• _Task instructions_:
Which lines below contain "then"? Copy every one of them.

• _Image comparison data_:
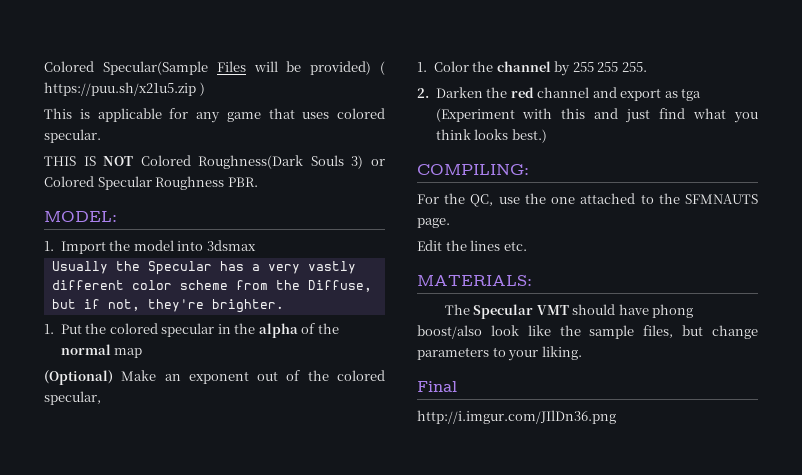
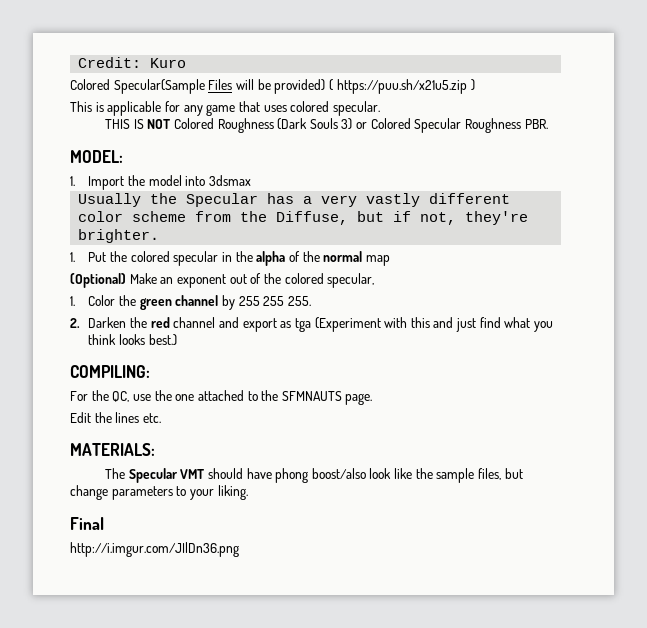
(44, 66) none -> [78,57,187,68] Credit: Kuro //
[198,155,304,169] Roughness(Dark -> [217,118,308,133] Roughness (Dark
(494, 66) none -> [139,298,172,310] green

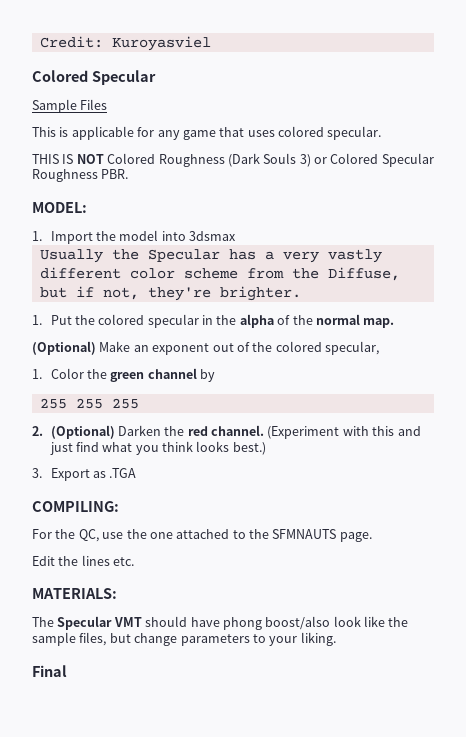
[150,58,187,68] [70,79,205,94] Kuro // Colored Specular(Sample -> [111,36,211,51] [32,70,156,85] [32,99,77,113] Kuroyasviel // Colored Specular // Sample
[235,79,476,94] will be provided) ( https://puu.sh/x21u5.zip ) -> (108, 104) none
[365,255,390,266] map -> [363,318,395,328] map.
[238,296,311,306] 255 255 255. -> [39,398,139,409] // 255 255 255
(80, 323) none -> [50,425,115,439] (Optional)
[173,317,311,332] channel and export as tga -> [211,425,265,436] channel.
(177, 340) none -> [32,468,137,481] // 3. Export as .TGA
[70,542,239,557] // http://i.imgur.com/JIlDn36.png -> (67, 671) none

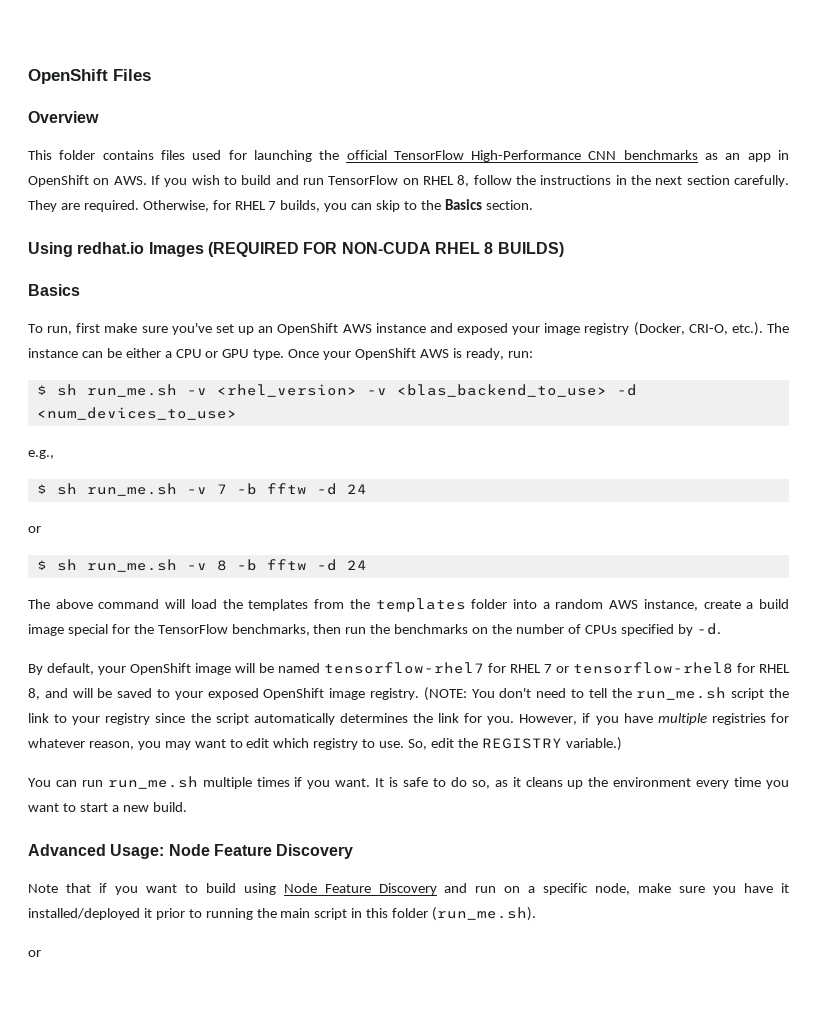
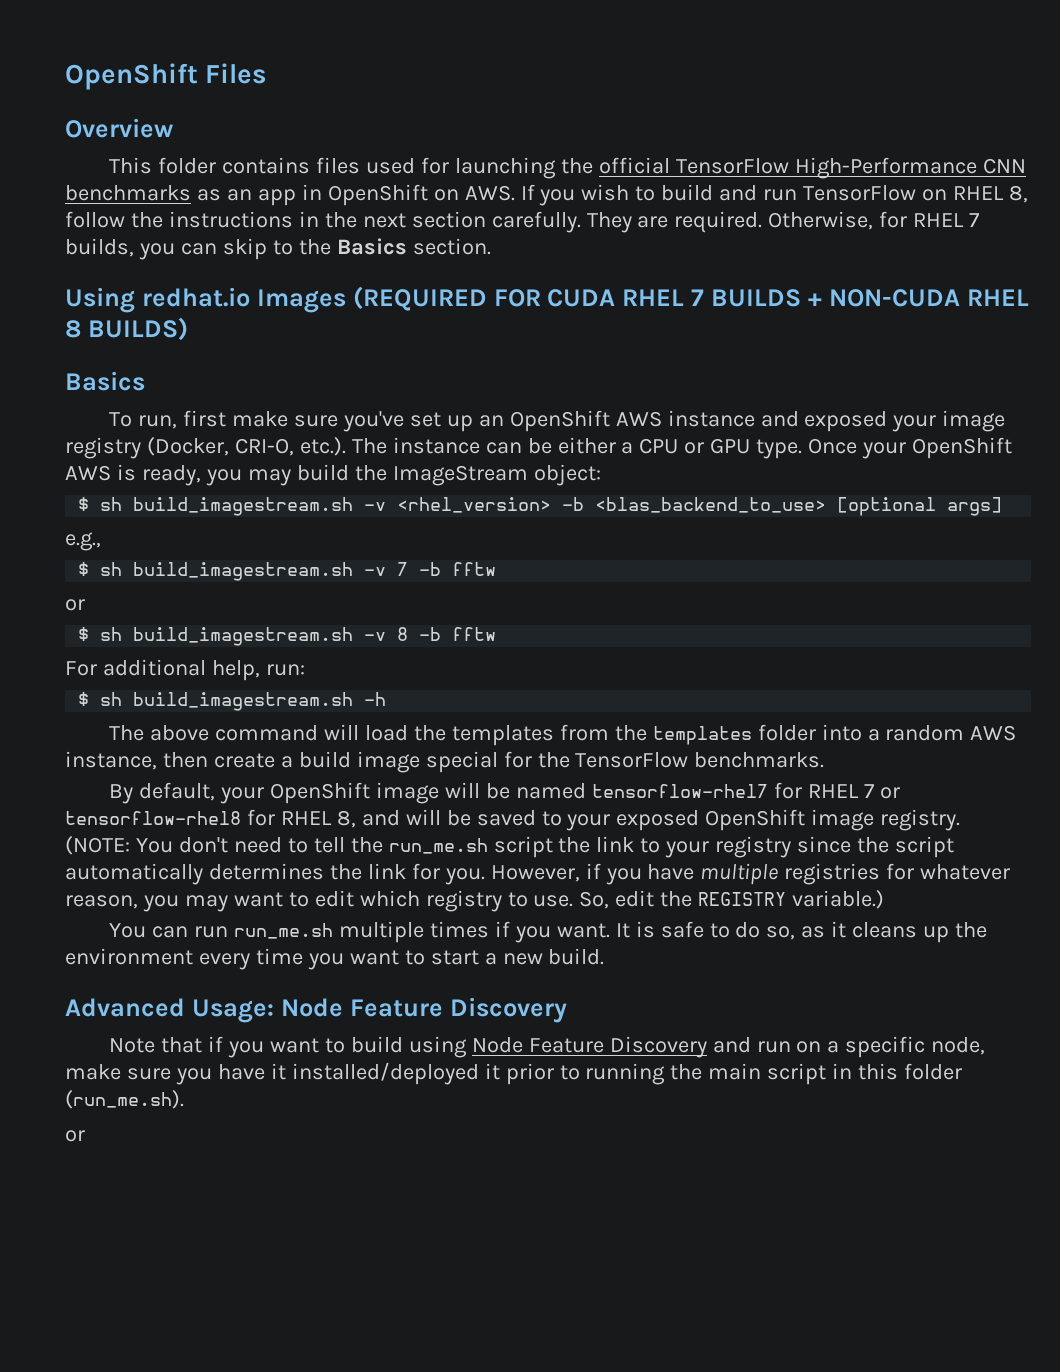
(338, 248) none -> [547,289,822,307] CUDA RHEL 7 BUILDS +
[507,351,533,358] [36,384,177,397] run: // $ sh run_me.sh -> [205,464,601,486] [78,497,354,516] you may build the ImageStream object: // $ sh build_imagestream.sh
[366,384,637,397] [36,407,237,420] -v <blas_backend_to_use> -d <num_devices_to_use> -> [562,497,1003,516] -b <blas_backend_to_use> [optional args]
[86,483,177,496] run_me.sh -> [133,562,354,581] build_imagestream.sh
[316,483,367,495] -d 24 -> (497, 569) none
[86,559,177,572] run_me.sh -> [133,627,354,646] build_imagestream.sh
[316,559,367,571] -d 24 -> [65,659,305,681] [78,692,387,711] // For additional help, run: // $ sh build_imagestream.sh -h
(698, 605) none -> [162,752,208,768] then
[231,623,721,636] benchmarks, then run the benchmarks on the number of CPUs specified by -d. -> [694,752,825,768] benchmarks.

• _Exercise output_:
(698, 605) none -> [162,752,208,768] then
[231,623,721,636] benchmarks, then run the benchmarks on the number of CPUs specified by -d. -> [694,752,825,768] benchmarks.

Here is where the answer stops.